Perşembe günü ABD, İran’ın ana gelir kaynağı olan İran’ın petrol endüstrisini hedef alan yeni bir yaptırım turu uyguladı. Tedbirler, ABD tarafından halihazırda yaptırım uygulanan şirketlerle bağlantılı firmaları, gemileri ve bireyleri hedef aldı. Biden döneminde ABD, mevcut yaptırımları uygulamak için rutin olarak bu tür cezalar verdi.
Hamaney ise geçen ağustos ayında yaptığı bir konuşmada ABD ile yeni görüşmelerin kapısını açmış, “düşmanla” ilişki kurmanın “zararı olmadığını” söylemişti.
Bu gelişme, İran’ın Haziran ayında reformcu Cumhurbaşkanı Mesud Pezeşkiyan’ı seçmesinin ardından yaşandı. Pezeşkiyan, Trump’ın 2018’de çekildiği 2015 tarihli anlaşmaya benzer şekilde dünya güçleriyle yeni bir anlaşma müzakere etme vaadiyle seçim kampanyası yürüttü.

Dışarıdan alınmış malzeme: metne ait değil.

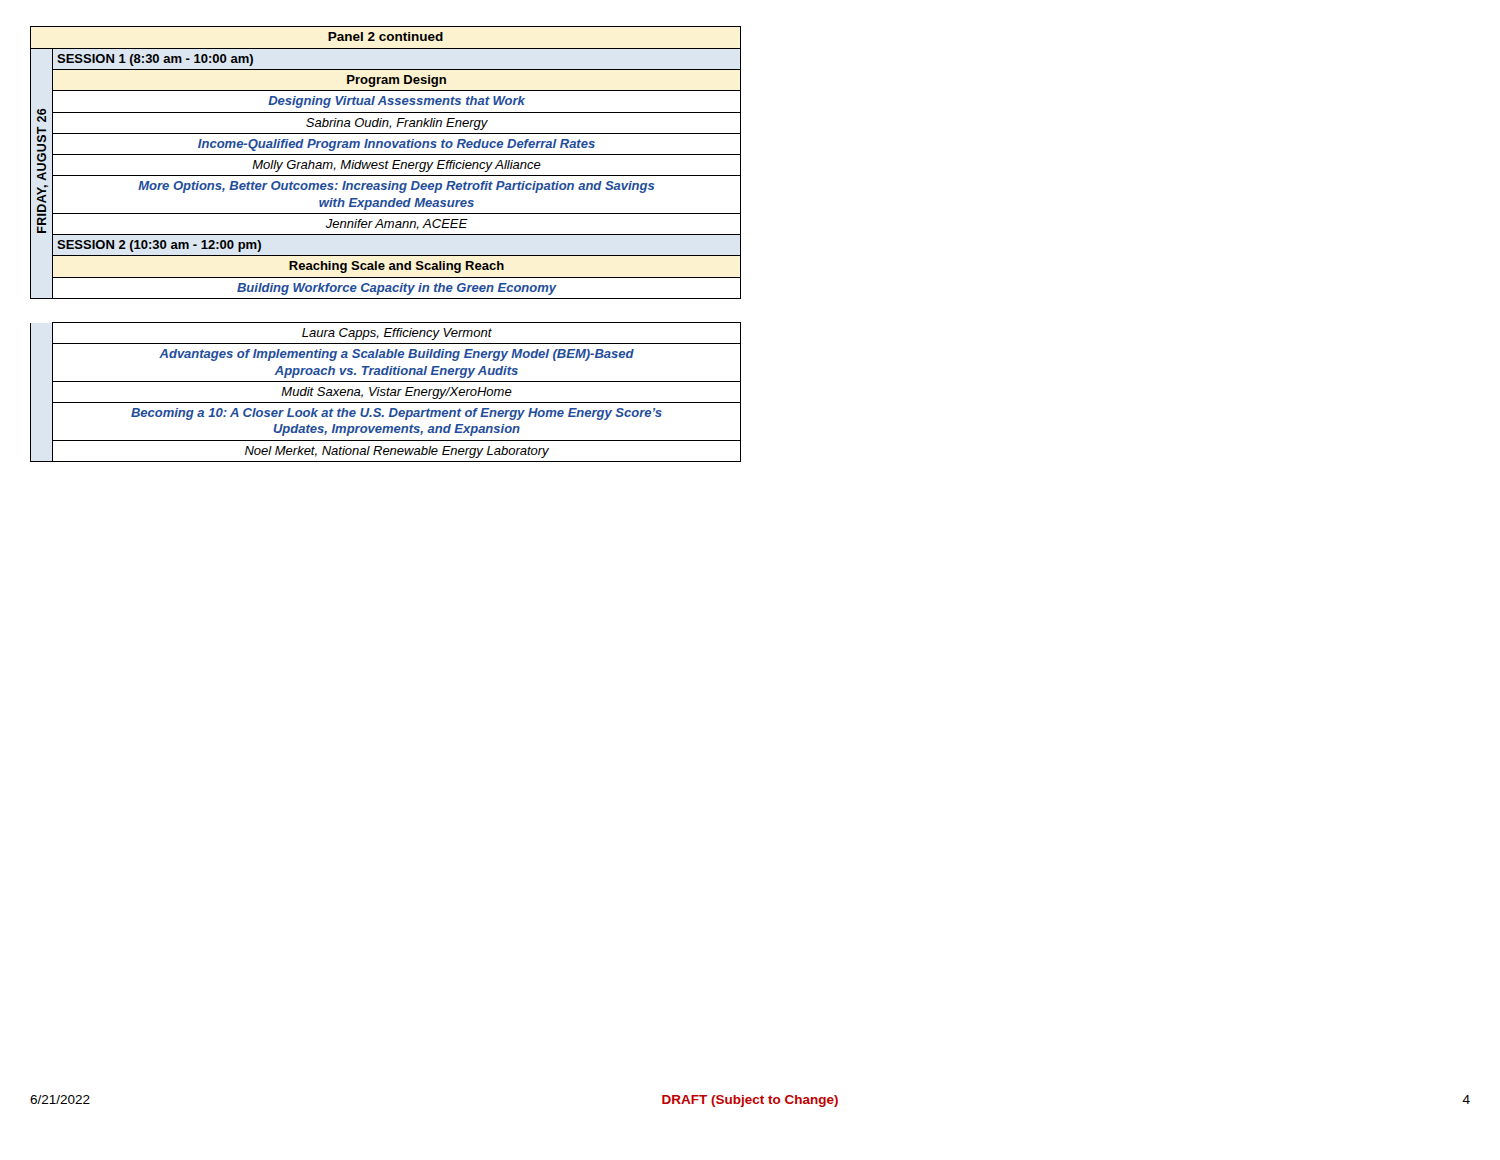| Panel 2 continued |
| FRIDAY, AUGUST 26 | SESSION 1 (8:30 am - 10:00 am) |
| Program Design |
| Designing Virtual Assessments that Work |
| Sabrina Oudin, Franklin Energy |
| Income-Qualified Program Innovations to Reduce Deferral Rates |
| Molly Graham, Midwest Energy Efficiency Alliance |
| More Options, Better Outcomes: Increasing Deep Retrofit Participation and Savings with Expanded Measures |
| Jennifer Amann, ACEEE |
| SESSION 2 (10:30 am - 12:00 pm) |
| Reaching Scale and Scaling Reach |
| Building Workforce Capacity in the Green Economy |
| | Laura Capps, Efficiency Vermont |
| Advantages of Implementing a Scalable Building Energy Model (BEM)-Based Approach vs. Traditional Energy Audits |
| Mudit Saxena, Vistar Energy/XeroHome |
| Becoming a 10: A Closer Look at the U.S. Department of Energy Home Energy Score’s Updates, Improvements, and Expansion |
| Noel Merket, National Renewable Energy Laboratory |
6/21/2022 DRAFT (Subject to Change) 4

Bu arada Rusya, bu hafta başında yaptığı açıklamada, Washington ile Moskova arasında Ukrayna’daki savaş nedeniyle yaşanabilecek olası bir yumuşamanın ortasında, ABD ile İran arasında yeni nükleer görüşmelerde arabuluculuk yapmaya hazır olduğunu bildirdi.
Son iddialar, BM Nükleer Gözlemevi Başkanı Rafael Grossi’nin, İran’ın faaliyetlerine yeni kısıtlamalar getirmek için diplomasinin zamanının tükenmekte olduğunu söylemesi üzerine ortaya çıktı.
BM gözlemcisi, Tahran’ın uranyum zenginleştirme çalışmalarını silah seviyesine yakın bir seviyeye çıkarmaya devam ettiğini söyledi.
İran, programının barışçıl amaçlara yönelik olduğunu uzun zamandır savunuyor. Ancak, yetkilileri, ABD yaptırımları ve İsrail’in Gazze’de devam eden ve belirsiz bir ateşkeste olan savaşı nedeniyle gerginlik yüksek olmaya devam ederken, giderek daha fazla askeri kapasite peşinde koşmakla tehdit ediyor.
Hem İsrail hem de ABD, İran’ın nükleer silah edinmesine izin vermeyecekleri konusunda uyarıda bulundular. Bu durum, Tahran’ın uranyumu neredeyse silah seviyesine çıkaracak düzeyde zenginleştirmesi nedeniyle askeri bir çatışma korkusuna yol açıyor.
ABD istihbarat teşkilatları, İran’ın henüz bir silah programına başlamadığını ancak “eğer isterse nükleer cihaz üretebilecek konuma getirecek faaliyetlerde bulunduğunu” değerlendirdi.